Transcribed page contents:
::::::::

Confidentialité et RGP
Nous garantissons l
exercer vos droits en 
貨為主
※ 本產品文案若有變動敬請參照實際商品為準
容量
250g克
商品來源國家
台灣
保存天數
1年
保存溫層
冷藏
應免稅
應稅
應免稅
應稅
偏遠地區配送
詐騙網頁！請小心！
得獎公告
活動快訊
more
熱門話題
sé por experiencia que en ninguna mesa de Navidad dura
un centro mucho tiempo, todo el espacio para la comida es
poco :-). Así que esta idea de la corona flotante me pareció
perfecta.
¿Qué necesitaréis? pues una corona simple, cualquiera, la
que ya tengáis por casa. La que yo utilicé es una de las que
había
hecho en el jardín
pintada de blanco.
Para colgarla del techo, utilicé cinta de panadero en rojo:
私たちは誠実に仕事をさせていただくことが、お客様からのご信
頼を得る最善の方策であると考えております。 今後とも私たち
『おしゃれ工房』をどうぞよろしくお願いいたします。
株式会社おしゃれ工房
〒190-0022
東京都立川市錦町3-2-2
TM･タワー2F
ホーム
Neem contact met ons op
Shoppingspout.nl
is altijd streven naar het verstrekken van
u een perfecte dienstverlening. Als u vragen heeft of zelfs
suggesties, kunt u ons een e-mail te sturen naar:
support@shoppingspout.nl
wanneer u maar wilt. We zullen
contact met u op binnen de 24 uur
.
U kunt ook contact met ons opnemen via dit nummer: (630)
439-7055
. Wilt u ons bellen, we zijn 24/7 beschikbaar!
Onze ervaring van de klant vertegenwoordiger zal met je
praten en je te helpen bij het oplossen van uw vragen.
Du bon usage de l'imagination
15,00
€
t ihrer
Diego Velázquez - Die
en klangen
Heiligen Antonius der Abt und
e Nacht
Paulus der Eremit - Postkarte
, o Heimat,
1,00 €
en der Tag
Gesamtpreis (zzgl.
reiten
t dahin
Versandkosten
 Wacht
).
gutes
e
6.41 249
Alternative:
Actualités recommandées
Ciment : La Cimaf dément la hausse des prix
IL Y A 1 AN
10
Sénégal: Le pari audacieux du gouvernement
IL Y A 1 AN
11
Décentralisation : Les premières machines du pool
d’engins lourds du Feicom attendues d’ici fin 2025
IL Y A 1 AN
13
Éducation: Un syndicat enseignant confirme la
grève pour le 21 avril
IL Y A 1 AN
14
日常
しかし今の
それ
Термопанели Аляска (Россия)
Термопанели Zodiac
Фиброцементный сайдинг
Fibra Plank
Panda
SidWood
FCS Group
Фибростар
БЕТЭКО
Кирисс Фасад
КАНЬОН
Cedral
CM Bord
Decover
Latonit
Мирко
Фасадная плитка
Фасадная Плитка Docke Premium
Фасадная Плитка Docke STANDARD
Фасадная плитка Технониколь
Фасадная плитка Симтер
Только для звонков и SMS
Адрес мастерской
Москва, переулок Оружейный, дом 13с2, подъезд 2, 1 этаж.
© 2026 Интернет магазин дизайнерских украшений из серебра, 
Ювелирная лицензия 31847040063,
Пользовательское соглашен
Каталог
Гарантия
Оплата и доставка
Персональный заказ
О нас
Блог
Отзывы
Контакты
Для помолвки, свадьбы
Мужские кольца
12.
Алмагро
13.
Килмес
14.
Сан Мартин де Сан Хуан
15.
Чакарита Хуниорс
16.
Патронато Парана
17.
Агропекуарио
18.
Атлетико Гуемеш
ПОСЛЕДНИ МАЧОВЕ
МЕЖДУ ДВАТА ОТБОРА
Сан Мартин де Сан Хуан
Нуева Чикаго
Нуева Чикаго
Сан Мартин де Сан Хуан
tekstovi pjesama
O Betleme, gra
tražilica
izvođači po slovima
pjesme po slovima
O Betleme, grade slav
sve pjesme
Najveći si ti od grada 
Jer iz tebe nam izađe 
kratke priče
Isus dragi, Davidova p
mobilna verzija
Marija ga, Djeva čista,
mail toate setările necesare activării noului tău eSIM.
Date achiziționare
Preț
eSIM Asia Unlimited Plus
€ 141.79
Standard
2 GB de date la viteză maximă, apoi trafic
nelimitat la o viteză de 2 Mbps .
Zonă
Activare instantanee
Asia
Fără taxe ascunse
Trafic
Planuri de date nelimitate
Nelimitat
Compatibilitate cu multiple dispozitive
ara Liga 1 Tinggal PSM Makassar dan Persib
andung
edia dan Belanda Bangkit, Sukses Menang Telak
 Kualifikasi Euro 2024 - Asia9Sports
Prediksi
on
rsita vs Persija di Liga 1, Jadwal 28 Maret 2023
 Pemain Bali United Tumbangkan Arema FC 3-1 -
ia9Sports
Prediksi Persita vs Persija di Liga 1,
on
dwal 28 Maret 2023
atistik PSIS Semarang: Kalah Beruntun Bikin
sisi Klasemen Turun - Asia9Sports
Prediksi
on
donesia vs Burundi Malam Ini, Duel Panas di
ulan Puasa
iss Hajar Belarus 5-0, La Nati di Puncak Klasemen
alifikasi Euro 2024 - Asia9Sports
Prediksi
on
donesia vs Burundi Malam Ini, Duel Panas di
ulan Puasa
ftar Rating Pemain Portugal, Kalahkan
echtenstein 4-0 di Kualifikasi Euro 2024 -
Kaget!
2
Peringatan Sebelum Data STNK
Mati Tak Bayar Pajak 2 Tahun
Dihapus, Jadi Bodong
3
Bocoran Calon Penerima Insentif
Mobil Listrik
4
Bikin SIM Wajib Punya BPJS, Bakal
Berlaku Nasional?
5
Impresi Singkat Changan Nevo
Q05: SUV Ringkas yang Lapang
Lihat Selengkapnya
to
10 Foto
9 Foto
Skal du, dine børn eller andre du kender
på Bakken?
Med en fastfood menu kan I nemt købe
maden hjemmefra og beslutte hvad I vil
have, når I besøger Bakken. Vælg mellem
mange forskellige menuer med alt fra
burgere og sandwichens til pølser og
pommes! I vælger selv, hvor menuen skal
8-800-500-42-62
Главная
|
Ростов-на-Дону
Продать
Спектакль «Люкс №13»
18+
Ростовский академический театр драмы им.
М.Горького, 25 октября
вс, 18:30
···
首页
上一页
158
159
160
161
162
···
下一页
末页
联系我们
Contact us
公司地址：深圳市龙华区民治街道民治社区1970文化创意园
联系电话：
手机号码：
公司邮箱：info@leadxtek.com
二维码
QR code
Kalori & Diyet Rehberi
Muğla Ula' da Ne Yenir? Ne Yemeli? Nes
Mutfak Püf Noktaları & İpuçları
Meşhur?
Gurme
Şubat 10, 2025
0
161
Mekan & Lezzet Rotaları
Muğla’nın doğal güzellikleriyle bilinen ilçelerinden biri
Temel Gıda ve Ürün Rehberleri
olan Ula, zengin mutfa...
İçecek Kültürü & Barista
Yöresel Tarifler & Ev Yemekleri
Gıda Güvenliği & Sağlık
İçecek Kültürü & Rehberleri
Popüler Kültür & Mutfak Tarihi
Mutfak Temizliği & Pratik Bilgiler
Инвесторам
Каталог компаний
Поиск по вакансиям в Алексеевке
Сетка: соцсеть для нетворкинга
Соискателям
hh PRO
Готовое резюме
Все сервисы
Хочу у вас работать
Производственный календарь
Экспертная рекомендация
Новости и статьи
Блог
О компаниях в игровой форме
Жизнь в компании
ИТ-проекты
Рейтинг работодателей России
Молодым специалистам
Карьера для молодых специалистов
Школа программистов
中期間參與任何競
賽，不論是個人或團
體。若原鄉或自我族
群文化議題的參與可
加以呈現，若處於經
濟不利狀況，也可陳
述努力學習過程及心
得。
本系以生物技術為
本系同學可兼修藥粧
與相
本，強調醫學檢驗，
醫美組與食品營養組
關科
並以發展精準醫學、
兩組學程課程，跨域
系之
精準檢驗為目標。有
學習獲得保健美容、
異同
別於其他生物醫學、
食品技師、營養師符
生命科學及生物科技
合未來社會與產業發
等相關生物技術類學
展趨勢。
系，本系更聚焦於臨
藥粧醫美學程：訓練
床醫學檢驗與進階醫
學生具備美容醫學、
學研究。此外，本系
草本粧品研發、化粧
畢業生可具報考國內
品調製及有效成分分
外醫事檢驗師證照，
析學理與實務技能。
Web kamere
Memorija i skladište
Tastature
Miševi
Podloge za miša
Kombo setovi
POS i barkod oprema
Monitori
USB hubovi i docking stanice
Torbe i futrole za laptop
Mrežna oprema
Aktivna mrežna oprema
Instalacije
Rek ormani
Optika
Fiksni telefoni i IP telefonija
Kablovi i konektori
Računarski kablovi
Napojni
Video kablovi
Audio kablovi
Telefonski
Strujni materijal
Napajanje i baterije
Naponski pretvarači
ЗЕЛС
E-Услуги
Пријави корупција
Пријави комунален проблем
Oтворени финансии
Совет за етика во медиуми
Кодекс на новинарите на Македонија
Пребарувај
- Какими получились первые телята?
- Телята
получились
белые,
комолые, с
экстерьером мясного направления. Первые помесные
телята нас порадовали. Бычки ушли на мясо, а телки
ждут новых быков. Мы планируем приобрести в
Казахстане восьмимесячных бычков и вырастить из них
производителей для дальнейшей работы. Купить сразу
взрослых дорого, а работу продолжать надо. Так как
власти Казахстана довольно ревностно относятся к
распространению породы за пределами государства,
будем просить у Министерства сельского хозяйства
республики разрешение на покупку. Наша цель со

::::::::

Exercise brief: Reproduce, word for word and in full, only the lines above that start at the line with "Хочу у вас работать" and run through the line with "Memorija i skladište", both ends included.

Response area:
Хочу у вас работать
Производственный календарь
Экспертная рекомендация
Новости и статьи
Блог
О компаниях в игровой форме
Жизнь в компании
ИТ-проекты
Рейтинг работодателей России
Молодым специалистам
Карьера для молодых специалистов
Школа программистов
中期間參與任何競
賽，不論是個人或團
體。若原鄉或自我族
群文化議題的參與可
加以呈現，若處於經
濟不利狀況，也可陳
述努力學習過程及心
得。
本系以生物技術為
本系同學可兼修藥粧
與相
本，強調醫學檢驗，
醫美組與食品營養組
關科
並以發展精準醫學、
兩組學程課程，跨域
系之
精準檢驗為目標。有
學習獲得保健美容、
異同
別於其他生物醫學、
食品技師、營養師符
生命科學及生物科技
合未來社會與產業發
等相關生物技術類學
展趨勢。
系，本系更聚焦於臨
藥粧醫美學程：訓練
床醫學檢驗與進階醫
學生具備美容醫學、
學研究。此外，本系
草本粧品研發、化粧
畢業生可具報考國內
品調製及有效成分分
外醫事檢驗師證照，
析學理與實務技能。
Web kamere
Memorija i skladište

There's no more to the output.